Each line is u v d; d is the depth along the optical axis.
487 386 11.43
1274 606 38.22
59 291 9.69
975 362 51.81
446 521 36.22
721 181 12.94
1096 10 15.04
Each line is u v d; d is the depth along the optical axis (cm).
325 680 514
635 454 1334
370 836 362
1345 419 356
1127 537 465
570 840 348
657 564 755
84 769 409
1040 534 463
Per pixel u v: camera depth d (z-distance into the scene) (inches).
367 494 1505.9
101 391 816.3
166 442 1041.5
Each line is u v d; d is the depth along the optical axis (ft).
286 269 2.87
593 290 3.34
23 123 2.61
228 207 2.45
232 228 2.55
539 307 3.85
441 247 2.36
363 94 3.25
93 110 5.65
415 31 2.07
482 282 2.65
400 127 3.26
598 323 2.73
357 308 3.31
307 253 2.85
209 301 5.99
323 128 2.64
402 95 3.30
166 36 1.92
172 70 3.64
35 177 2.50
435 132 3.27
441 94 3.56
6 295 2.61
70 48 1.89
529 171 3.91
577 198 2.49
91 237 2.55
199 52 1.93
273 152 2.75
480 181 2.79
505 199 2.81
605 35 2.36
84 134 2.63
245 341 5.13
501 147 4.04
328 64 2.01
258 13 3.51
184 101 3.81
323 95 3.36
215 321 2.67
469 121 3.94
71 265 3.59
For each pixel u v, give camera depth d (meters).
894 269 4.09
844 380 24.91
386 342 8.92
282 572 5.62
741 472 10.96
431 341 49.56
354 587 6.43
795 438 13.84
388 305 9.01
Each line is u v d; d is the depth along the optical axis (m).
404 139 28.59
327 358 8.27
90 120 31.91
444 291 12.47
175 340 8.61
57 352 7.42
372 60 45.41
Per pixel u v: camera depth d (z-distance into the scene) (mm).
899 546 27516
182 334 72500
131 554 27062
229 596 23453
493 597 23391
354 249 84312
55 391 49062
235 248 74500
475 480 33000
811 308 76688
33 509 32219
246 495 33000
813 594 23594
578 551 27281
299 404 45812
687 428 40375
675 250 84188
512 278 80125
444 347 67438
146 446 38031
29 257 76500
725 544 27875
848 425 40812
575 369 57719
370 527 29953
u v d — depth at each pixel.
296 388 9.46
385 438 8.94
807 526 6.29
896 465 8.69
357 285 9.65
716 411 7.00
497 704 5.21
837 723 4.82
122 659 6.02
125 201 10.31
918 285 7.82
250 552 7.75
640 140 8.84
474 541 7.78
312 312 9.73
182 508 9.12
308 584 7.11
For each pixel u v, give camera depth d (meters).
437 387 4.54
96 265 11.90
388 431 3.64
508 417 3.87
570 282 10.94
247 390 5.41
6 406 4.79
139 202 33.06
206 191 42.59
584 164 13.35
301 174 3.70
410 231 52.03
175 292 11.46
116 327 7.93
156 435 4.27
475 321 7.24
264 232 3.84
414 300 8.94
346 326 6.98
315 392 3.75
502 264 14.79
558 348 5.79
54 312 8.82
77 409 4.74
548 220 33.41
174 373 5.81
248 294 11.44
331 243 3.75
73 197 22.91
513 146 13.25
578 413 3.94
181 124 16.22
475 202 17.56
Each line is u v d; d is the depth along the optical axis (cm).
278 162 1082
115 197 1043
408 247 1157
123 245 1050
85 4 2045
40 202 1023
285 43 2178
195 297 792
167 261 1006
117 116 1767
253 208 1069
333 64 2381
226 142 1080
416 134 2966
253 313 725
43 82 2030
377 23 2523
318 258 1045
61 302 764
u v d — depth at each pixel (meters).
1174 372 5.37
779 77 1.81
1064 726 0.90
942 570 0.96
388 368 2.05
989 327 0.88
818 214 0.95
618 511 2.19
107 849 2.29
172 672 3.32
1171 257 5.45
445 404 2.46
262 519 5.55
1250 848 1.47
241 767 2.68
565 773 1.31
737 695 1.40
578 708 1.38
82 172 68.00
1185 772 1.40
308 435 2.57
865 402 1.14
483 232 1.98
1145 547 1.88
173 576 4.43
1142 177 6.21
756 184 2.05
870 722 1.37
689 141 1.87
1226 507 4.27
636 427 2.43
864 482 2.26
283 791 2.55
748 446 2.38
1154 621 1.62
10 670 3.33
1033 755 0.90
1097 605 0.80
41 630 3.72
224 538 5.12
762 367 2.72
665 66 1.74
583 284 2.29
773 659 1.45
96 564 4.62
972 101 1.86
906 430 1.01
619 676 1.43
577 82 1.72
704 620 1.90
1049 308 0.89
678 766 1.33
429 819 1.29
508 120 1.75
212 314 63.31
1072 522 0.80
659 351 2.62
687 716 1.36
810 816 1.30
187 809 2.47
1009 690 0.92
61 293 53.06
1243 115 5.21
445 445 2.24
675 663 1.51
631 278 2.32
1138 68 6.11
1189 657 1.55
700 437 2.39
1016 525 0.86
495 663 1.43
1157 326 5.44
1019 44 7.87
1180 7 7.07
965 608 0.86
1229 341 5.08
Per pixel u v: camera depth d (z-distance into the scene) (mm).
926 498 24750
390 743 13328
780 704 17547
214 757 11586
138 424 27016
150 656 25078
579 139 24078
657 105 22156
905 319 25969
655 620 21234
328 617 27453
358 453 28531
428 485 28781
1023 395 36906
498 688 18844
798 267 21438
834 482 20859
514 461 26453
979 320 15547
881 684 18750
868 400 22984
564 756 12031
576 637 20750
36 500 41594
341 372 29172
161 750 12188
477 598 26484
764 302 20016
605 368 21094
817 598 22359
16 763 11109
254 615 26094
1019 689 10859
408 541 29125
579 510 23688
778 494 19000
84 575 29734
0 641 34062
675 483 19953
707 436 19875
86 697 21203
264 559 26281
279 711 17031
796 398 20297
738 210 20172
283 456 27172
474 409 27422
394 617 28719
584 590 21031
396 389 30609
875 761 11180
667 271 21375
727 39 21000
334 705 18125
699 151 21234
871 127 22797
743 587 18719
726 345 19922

+---+

YOUR INSTRUCTIONS:
In the reply, include exactly the lines from the beginning of the entries above through the line holding "optical axis (ft).", and nothing besides.

TASK SOLUTION:
Each line is u v d; d is the depth along the optical axis.
487 386 11.43
1274 606 38.22
59 291 9.69
975 362 51.81
446 521 36.22
721 181 12.94
1096 10 15.04
Each line is u v d; d is the depth along the optical axis (cm).
325 680 514
635 454 1334
370 836 362
1345 419 356
1127 537 465
570 840 348
657 564 755
84 769 409
1040 534 463
Per pixel u v: camera depth d (z-distance into the scene) (inches).
367 494 1505.9
101 391 816.3
166 442 1041.5
Each line is u v d; d is the depth along the optical axis (ft).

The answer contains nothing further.